Даже если допустить такую невероятную вещь, что кто-нибудь из администрации лагеря согласится бросить письмо в почтовый ящик, оно все равно не попадет по назначению, так как вся корреспонденция проходила строгую цензуру. Все эти трудности казались неразрешимыми.
Но мы рискнули. Снегов писал письмо в моей ординаторской. Он сидел голый по пояс и писал, а мы, два врача, я и Куликовский, сидели рядом, приставив фонендоскоп к его груди. Были приняты строжайшие меры предосторожности: редкая цепочка выздоравливающих больных была расставлена около барака и давала нам знать о приближении надзирателей или ненадежных людей. Рукопись быстро прятали в трубу нетопящейся печки. Надзиратель, входя в ординаторскую и окидывая ее рассеянным взглядом, видел двух врачей, осматривающих больного. При этом не обходилось без курьезов. Снегов писал письмо, разоблачающее Берия, а Куликовский, помогавший ему, был удивительно похож на этого бандита; сходство усиливалось тем, что он носил такое же пенсне. Куликовский смеялся вместе с нами, но и страдал от этого сходства. Это был юмор висельников.

* Задание 1
Перепишите из отрывка всё от «Даже если допустить» вплоть до «трудности казались неразрешимыми.», подставив «почтовый вагон» вместо «почтовый ящик».
* Задание 2
Перечислите все фамилии людей, которые названы в отрывке.

* Фрагмент данных
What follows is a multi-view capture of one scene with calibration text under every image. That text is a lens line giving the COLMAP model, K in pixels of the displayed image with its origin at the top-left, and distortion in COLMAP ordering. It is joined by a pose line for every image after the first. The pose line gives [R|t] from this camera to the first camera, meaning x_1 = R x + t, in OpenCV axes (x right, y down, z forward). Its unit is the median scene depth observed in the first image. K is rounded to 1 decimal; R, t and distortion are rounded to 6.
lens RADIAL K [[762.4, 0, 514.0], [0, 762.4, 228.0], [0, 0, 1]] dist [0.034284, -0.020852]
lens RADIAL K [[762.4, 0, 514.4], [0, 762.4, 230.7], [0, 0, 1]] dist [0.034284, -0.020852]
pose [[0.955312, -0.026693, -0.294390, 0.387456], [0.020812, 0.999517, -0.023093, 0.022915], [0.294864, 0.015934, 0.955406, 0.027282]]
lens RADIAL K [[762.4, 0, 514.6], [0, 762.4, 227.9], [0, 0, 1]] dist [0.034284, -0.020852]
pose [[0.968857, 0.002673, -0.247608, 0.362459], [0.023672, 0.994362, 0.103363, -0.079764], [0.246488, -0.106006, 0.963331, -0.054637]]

* Ответ 1
Даже если допустить такую невероятную вещь, что кто-нибудь из администрации лагеря согласится бросить письмо в почтовый вагон, оно все равно не попадет по назначению, так как вся корреспонденция проходила строгую цензуру. Все эти трудности казались неразрешимыми.

* Ответ 2
Снегов, Куликовский, Берия